According to the AWC, Jordan was not authorized to effect trades in WFG accounts on a discretionary basis. Despite this, he reportedly exercised discretion in six customer accounts, in which he failed to gain customers’ consent in writing beforehand. Jordan even purportedly lied about his exercising of discretion, where he falsely represented on four occasions to his firm that he did not trade in customer accounts on a discretionary basis. Jordan’s conduct was found by FINRA to be violative of FINRA Rule 2010 and NASD Conduct Rule 2510(b).

Furthermore, a total of nine-hundred and twenty-seven customer orders pertaining to non-traditional exchange traded funds had been mismarked as unsolicited by Jordan; conduct violative of FINRA Rules 2010 and 4511. FINRA additionally found that Jordan violated FINRA Rules 4511 and 2010 by way of utilizing personal e-mail accounts to settle complaints from customers LM and BG away from the firm.

Following Jordan’s March 31, 2016, termination from WFG Investments, Inc., Jordan’s activities eventually became subject of a FINRA investigation. Particularly, on December 1, 2016, Jordan was sent a letter from FINRA calling upon him to provide information concerning his outside business activities involving customer CC. Jordan reportedly failed to provide FINRA staff with the information after several requests were made. FINRA found Jordan’s failure to cooperate in that regard to be violative of FINRA Rules 2010 and 8210.

FINRA Public Disclosure reveals that Jordan has been subject of fourteen customer initiated investment related disputes pertaining to allegations of his wrongdoing while he was associated with WFG Investments, Inc., Painewebber, Inc., and RBC Dain Rauscher Inc. Particularly, on July 13, 2016, a customer filed an investment related written complaint involving Jordan’s conduct, where the customer requested $42,000.00 in damages based upon allegations that he effected stock transactions in the customer’s account that were neither authorized nor suitable for the customers.

On November 23, 2016, another customer filed an investment related arbitration claim regarding Jordan’s activities in which the customer sought more than $5,000.00 in damages based upon allegations including failure to supervise and unsuitable investment recommendations in reference to the customer’s over-the-counter equities transactions. Subsequently, on December 19, 2016, a customer filed an investment related written complaint regarding Jordan’s activities, wherein the customer requested $83,484.68 in damages grounded upon allegations that Jordan omitted material information about the customer’s investments, and effected inappropriate equity trades in the customer’s account.

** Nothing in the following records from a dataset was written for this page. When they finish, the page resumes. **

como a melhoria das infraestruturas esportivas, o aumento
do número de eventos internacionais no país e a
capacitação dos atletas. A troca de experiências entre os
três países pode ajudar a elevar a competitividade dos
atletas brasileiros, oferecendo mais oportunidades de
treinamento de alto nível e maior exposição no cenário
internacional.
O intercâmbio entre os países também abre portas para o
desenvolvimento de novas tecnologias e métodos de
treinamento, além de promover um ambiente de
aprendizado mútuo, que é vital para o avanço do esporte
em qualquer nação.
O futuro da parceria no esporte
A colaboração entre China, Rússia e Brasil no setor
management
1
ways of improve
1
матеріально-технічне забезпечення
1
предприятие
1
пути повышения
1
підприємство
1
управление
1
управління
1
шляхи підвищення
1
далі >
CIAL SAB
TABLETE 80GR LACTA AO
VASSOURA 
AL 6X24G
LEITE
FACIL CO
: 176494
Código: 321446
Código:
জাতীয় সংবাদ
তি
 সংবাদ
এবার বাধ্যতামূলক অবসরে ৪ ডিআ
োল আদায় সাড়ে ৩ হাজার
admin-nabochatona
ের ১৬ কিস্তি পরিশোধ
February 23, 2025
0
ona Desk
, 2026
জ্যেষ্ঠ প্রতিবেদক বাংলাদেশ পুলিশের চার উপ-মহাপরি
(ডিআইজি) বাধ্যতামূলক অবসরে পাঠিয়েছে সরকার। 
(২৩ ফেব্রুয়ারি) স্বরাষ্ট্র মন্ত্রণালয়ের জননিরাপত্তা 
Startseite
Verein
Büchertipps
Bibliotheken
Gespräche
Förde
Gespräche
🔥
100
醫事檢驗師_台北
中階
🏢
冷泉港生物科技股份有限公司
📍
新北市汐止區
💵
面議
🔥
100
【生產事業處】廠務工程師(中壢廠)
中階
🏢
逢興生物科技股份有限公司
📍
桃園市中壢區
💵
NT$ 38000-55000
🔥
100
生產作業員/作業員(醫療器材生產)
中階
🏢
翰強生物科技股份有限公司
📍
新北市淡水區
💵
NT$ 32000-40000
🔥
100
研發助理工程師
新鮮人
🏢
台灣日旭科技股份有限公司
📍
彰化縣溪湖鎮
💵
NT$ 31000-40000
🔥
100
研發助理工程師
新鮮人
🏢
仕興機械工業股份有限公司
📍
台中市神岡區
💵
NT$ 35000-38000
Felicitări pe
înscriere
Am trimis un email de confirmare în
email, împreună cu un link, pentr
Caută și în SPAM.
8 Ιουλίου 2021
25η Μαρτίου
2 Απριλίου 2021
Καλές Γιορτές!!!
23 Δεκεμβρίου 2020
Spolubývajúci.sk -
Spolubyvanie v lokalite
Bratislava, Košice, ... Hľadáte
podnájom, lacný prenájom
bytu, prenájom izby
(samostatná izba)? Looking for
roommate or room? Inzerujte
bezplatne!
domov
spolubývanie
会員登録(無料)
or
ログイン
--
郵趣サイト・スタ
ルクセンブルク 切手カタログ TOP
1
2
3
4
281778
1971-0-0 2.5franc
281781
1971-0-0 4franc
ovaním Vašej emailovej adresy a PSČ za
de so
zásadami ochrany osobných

Then, on March 8, 2017, three customers filed investment related arbitration claims involving Jordan’s conduct, in which the customers sought a total of $7,700,000.00 in damages based upon allegations against Jordan of suitability in reference to equity investments. Further, on March 16, 2017, a customer filed an investment related written complaint regarding Jordan’s activities, where the customer requested $750,000.00 in damages based upon allegations that from 2011 to 2016, Jordan made unsuitable investment recommendations to the customer.
The information contained herein has been obtained from reliable sources however may not be accurate and is not guaranteed by us. Readers are encouraged to undertake their own independent investigation and evaluation of the relevant facts. All claims and allegations are subject to adjudication, decisions may be subject to appeal, and no inference is intended, nor should any inference be made from any information contained herein from any source.